Start of MATERIAL PROVIDED

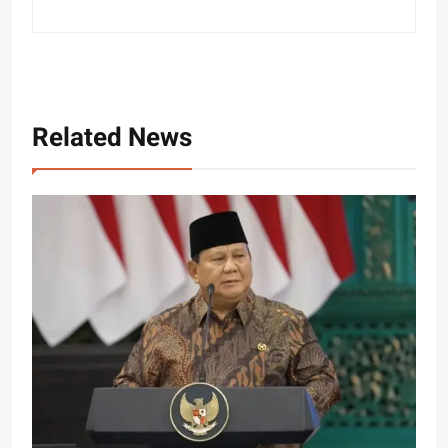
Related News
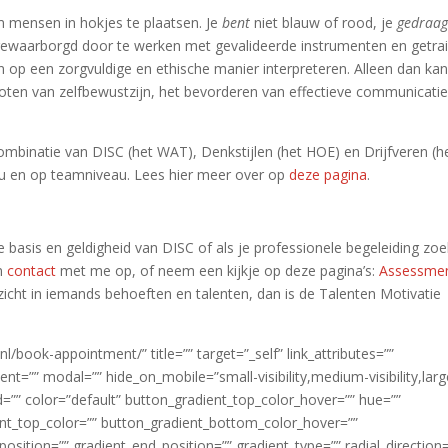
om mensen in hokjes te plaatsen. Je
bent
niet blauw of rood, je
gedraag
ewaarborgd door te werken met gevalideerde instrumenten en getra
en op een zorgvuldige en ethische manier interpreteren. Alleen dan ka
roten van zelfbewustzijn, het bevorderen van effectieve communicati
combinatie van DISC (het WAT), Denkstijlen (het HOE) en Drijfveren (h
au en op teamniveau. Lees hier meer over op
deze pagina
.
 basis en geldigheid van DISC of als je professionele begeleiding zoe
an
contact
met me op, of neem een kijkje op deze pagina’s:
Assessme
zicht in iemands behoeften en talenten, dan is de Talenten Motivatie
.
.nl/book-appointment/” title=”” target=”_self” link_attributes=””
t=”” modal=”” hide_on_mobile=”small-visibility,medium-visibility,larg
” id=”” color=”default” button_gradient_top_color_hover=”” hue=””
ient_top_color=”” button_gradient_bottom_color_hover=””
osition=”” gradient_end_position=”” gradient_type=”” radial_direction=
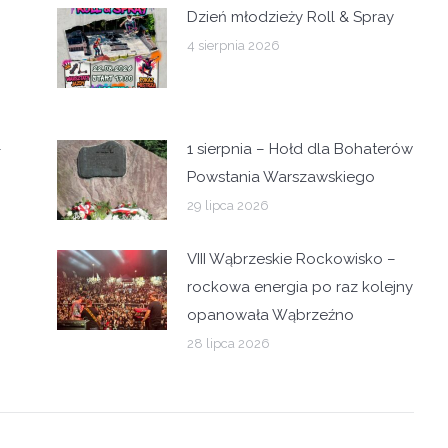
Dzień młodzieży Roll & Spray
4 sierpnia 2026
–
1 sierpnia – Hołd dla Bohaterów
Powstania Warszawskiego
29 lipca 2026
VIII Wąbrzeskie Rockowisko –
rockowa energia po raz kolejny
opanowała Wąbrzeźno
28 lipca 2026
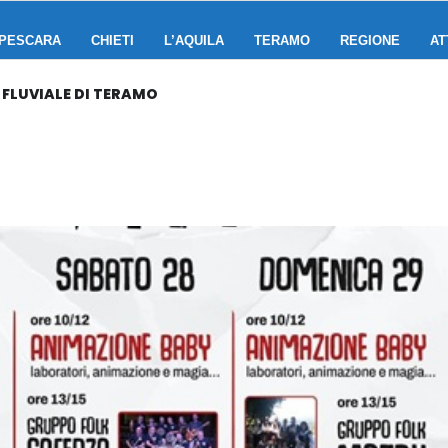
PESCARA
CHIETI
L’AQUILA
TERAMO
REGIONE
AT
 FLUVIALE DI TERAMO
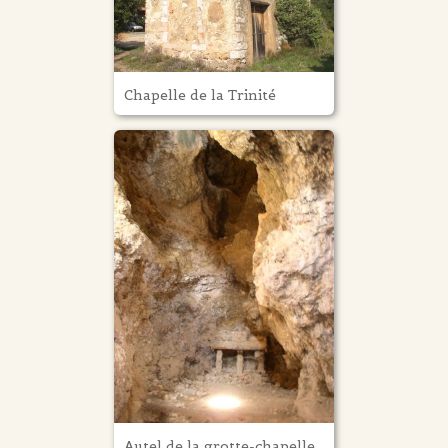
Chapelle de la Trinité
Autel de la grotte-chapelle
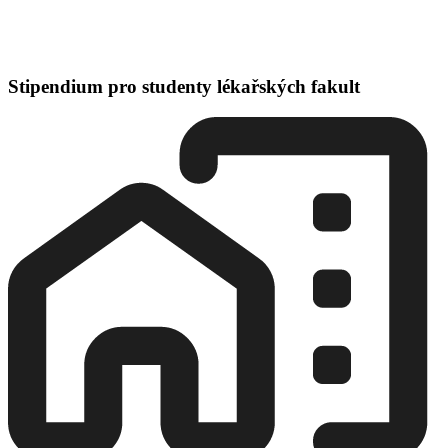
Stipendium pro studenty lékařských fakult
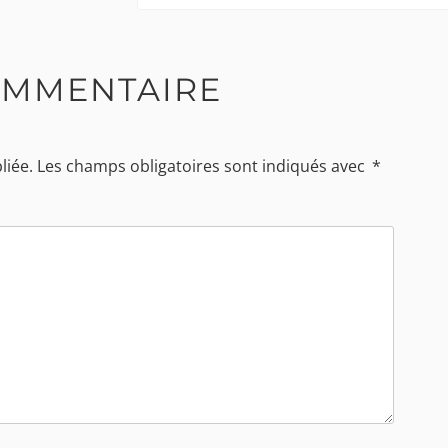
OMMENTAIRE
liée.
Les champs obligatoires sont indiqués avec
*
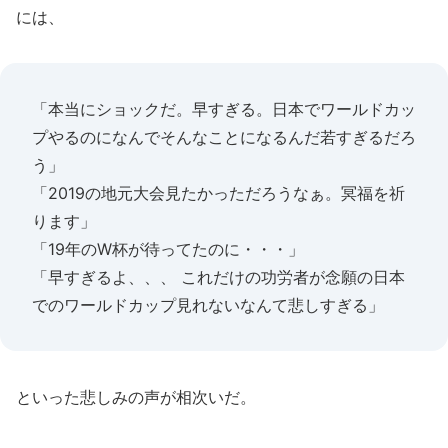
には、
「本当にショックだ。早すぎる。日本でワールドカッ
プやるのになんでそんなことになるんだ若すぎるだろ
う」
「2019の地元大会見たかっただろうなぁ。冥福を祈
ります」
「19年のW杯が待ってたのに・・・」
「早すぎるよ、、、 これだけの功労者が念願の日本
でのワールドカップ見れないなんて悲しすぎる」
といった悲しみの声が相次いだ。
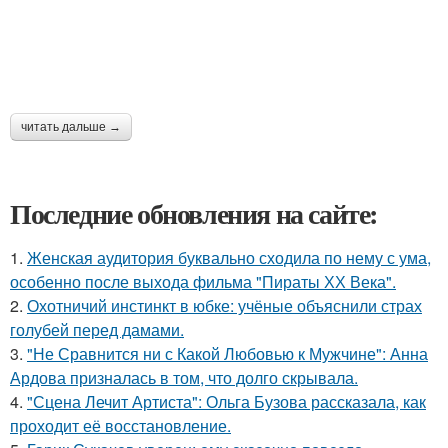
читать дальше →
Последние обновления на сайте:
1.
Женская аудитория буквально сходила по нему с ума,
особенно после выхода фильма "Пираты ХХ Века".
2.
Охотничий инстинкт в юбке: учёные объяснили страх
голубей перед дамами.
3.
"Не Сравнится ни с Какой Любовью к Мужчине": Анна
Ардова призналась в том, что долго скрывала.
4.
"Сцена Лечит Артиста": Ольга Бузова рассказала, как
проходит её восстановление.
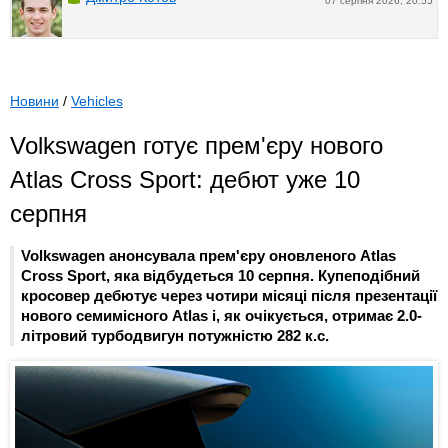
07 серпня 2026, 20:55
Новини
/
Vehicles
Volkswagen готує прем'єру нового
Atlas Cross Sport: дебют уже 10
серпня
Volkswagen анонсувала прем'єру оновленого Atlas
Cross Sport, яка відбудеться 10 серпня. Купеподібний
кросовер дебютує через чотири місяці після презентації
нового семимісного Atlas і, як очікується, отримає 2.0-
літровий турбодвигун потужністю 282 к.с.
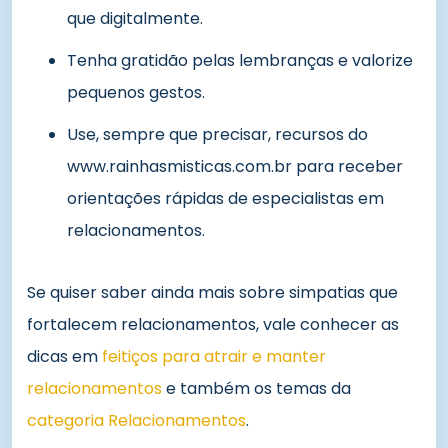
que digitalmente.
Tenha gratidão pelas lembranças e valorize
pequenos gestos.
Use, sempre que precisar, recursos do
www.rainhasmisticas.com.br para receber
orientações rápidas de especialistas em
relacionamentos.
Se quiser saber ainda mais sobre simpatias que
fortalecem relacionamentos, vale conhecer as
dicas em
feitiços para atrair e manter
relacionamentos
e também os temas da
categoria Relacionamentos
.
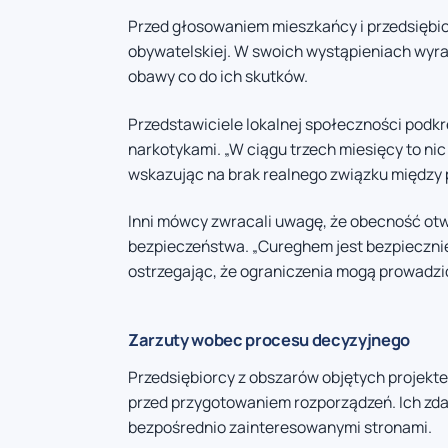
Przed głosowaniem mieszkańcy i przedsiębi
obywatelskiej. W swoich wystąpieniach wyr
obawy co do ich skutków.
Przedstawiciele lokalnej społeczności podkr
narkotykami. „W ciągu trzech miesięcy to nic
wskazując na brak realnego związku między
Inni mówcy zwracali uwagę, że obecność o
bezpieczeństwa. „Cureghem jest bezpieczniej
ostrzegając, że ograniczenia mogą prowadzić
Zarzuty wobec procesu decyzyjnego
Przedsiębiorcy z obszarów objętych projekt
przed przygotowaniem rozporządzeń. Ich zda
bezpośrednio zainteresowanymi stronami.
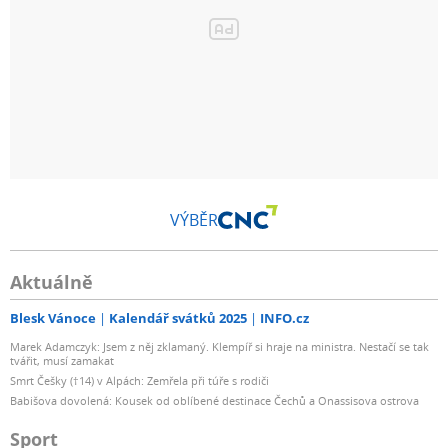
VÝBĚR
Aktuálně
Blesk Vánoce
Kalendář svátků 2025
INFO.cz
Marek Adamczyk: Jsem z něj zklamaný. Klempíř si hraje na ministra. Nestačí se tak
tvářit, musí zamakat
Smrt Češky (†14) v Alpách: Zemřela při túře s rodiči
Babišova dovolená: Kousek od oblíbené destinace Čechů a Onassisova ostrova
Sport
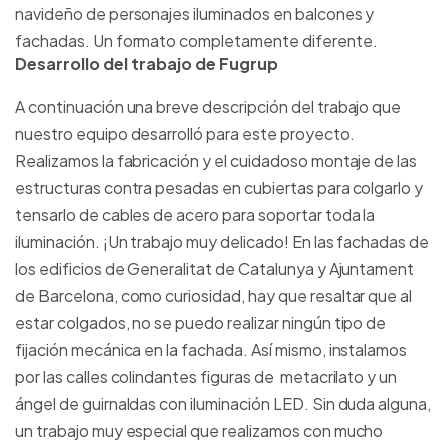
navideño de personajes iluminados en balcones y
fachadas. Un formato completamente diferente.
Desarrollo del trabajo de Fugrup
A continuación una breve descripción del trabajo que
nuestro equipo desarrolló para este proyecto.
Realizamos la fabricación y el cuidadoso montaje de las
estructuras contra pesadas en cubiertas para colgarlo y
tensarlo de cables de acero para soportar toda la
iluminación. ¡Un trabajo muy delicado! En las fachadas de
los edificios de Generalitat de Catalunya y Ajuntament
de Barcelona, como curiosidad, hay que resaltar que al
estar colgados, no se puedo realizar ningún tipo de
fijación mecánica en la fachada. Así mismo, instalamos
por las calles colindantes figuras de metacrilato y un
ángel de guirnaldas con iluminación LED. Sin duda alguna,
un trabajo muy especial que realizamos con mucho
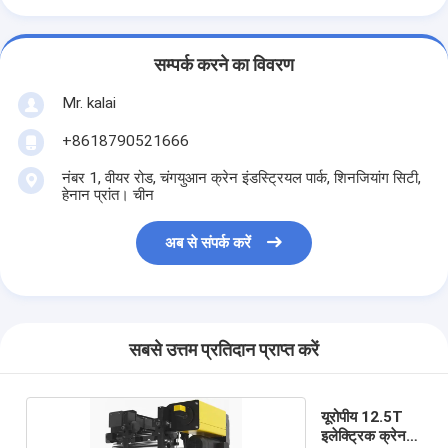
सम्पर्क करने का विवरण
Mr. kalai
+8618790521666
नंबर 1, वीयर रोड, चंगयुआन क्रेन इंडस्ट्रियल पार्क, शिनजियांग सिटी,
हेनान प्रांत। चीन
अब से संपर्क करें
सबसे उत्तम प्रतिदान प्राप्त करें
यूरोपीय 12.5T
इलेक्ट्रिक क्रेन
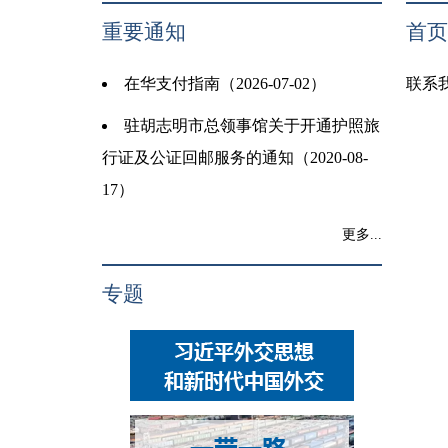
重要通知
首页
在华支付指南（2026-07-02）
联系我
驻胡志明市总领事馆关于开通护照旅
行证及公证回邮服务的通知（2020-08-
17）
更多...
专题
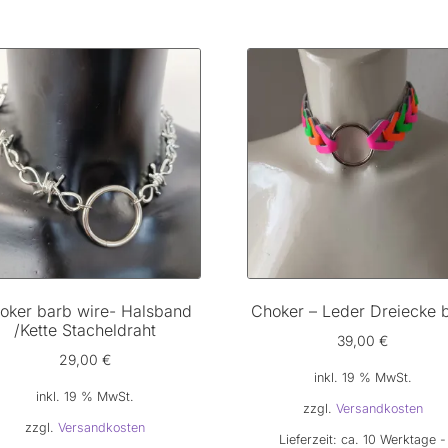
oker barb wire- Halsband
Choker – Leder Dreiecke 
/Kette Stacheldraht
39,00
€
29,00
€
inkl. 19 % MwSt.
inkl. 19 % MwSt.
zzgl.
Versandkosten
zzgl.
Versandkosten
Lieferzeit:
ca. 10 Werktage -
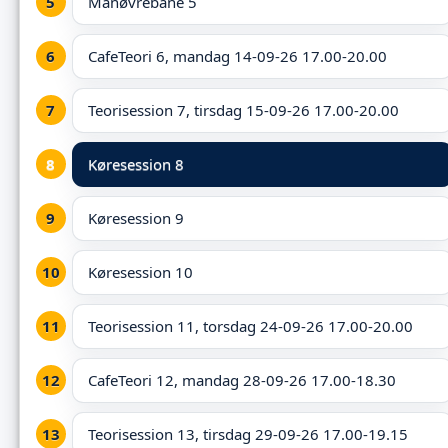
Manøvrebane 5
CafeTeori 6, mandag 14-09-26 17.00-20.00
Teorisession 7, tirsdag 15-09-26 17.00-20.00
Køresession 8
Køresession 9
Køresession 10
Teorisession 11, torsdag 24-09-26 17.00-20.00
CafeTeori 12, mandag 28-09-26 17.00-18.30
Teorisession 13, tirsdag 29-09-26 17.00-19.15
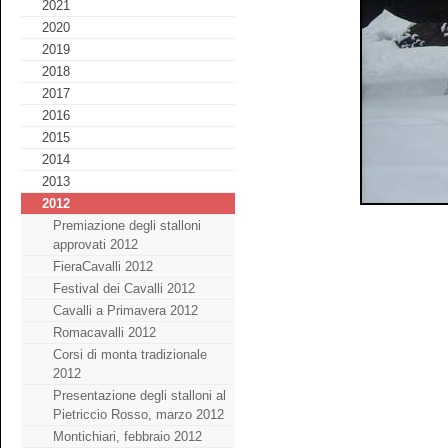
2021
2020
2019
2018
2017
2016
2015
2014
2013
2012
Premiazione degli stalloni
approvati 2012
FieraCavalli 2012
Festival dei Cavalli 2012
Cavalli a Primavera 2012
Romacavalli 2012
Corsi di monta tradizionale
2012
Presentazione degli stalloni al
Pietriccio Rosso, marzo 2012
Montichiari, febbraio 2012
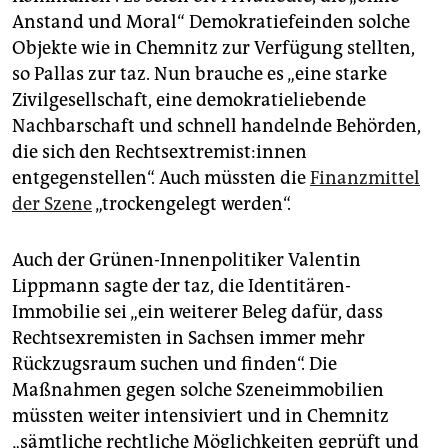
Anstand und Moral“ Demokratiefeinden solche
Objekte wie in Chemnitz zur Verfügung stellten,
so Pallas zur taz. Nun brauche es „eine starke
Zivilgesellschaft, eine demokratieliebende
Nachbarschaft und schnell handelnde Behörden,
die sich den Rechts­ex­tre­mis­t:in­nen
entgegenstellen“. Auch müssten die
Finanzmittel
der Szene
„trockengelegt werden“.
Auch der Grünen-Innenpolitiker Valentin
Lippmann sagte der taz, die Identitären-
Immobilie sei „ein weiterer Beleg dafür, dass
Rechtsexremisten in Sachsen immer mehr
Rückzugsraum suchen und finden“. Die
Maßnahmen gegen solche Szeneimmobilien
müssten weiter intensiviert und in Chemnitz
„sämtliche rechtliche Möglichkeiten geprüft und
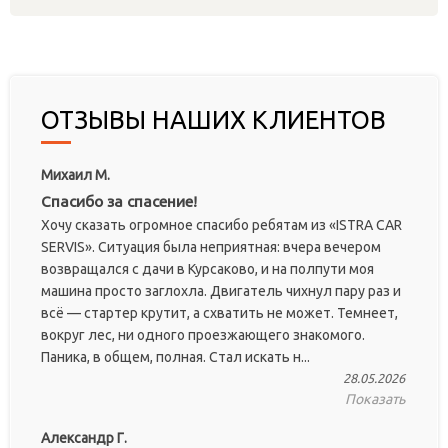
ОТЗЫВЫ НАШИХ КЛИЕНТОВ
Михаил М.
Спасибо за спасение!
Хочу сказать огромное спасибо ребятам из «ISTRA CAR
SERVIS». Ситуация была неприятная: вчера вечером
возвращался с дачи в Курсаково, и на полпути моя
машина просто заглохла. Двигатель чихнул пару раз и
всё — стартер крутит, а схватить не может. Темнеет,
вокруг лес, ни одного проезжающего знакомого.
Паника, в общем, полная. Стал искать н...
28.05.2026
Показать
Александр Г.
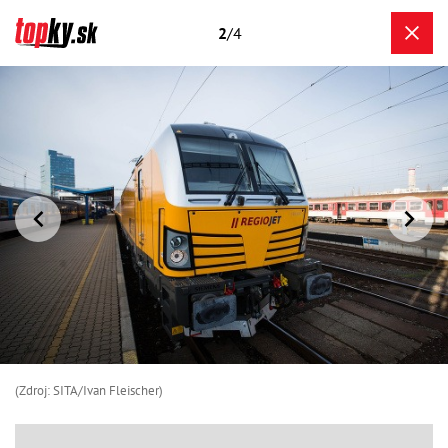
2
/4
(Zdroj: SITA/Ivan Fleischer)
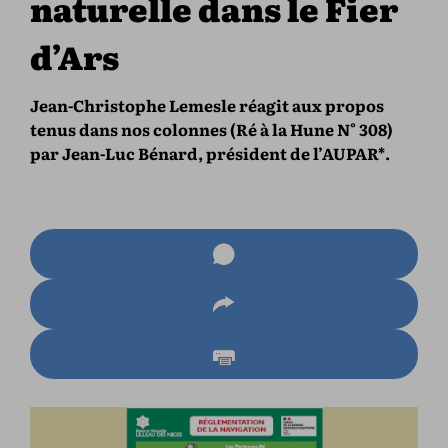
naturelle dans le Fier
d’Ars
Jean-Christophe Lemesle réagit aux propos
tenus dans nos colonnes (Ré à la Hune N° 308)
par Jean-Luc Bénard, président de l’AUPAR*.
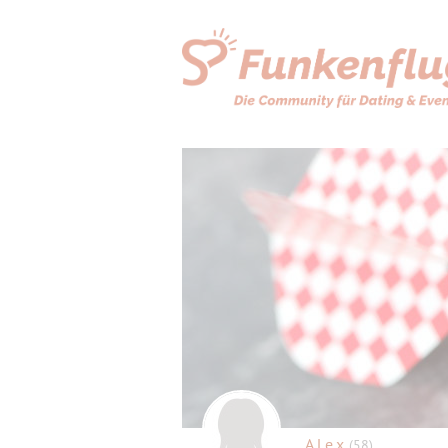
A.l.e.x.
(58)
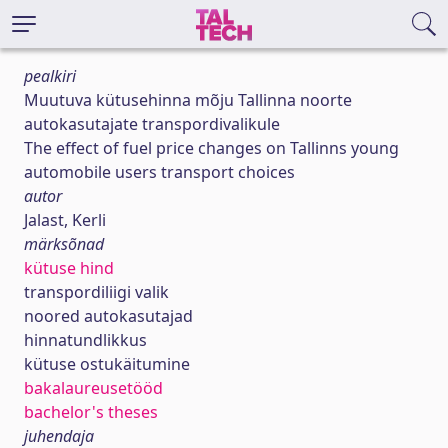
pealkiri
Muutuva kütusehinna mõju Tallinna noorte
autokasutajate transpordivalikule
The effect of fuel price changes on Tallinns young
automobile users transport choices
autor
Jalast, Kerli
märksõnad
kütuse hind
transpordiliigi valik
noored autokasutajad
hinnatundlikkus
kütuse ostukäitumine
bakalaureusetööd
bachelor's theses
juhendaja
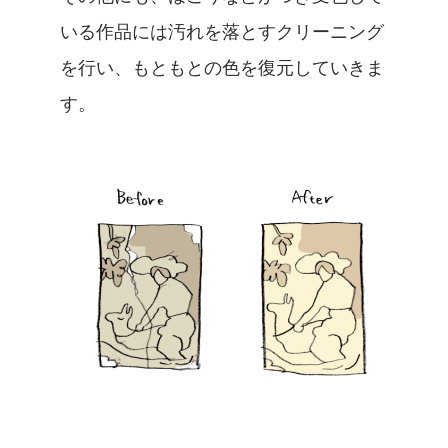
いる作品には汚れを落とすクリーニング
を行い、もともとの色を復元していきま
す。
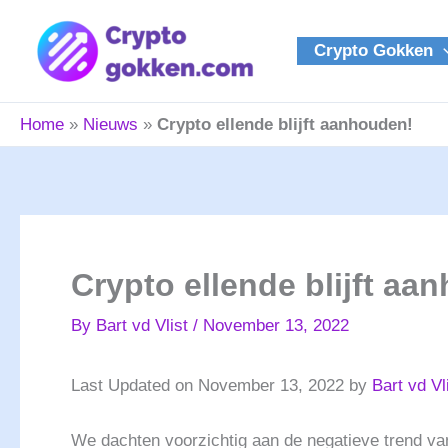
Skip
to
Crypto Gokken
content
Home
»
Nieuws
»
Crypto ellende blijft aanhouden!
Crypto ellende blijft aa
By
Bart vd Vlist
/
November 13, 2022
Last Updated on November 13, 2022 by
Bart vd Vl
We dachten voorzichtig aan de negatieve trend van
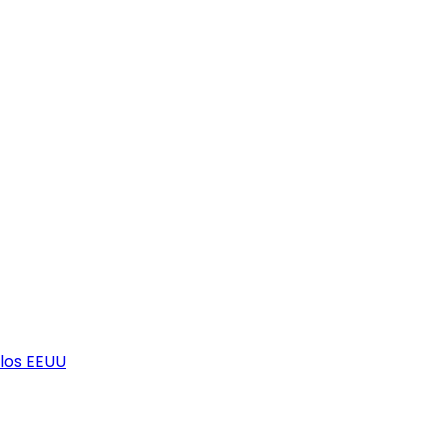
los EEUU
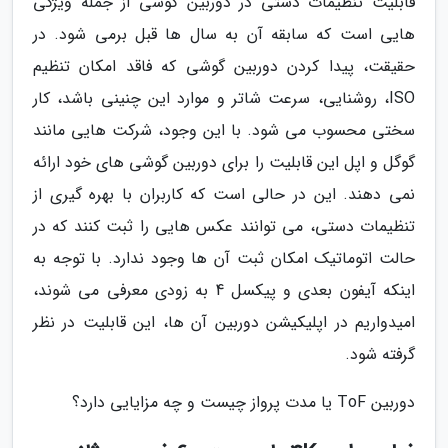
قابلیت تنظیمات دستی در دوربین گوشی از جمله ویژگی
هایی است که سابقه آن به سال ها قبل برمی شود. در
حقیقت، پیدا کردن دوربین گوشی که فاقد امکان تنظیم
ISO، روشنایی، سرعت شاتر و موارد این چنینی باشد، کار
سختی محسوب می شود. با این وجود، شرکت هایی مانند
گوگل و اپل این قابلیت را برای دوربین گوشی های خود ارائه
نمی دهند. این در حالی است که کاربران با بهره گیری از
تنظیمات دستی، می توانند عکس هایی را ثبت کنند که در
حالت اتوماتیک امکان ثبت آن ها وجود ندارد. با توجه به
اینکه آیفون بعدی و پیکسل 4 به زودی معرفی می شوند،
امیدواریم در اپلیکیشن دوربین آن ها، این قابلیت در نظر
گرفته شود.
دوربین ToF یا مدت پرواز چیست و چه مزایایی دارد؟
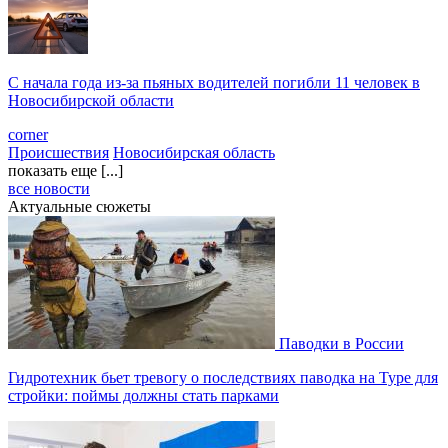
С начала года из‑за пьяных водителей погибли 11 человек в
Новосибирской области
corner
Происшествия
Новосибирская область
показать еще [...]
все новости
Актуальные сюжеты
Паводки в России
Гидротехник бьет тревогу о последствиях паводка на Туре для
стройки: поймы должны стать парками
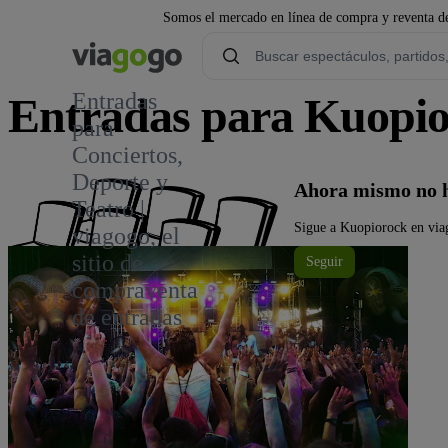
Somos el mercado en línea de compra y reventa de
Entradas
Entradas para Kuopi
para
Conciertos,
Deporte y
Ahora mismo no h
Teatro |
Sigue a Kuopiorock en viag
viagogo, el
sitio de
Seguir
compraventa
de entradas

End of MATERIAL PROVIDED

_PROBLEM_: Would you transcribe the lines above exactly, going from the line bearing "Premiazione degli stalloni" through the line bearing "Immobilie sei „ein weiterer Beleg dafür, dass", and drop the pictures from the copy?

_FINAL ANSWER_:
Premiazione degli stalloni
approvati 2012
FieraCavalli 2012
Festival dei Cavalli 2012
Cavalli a Primavera 2012
Romacavalli 2012
Corsi di monta tradizionale
2012
Presentazione degli stalloni al
Pietriccio Rosso, marzo 2012
Montichiari, febbraio 2012
Anstand und Moral“ Demokratiefeinden solche
Objekte wie in Chemnitz zur Verfügung stellten,
so Pallas zur taz. Nun brauche es „eine starke
Zivilgesellschaft, eine demokratieliebende
Nachbarschaft und schnell handelnde Behörden,
die sich den Rechts­ex­tre­mis­t:in­nen
entgegenstellen“. Auch müssten die
Finanzmittel
der Szene
„trockengelegt werden“.
Auch der Grünen-Innenpolitiker Valentin
Lippmann sagte der taz, die Identitären-
Immobilie sei „ein weiterer Beleg dafür, dass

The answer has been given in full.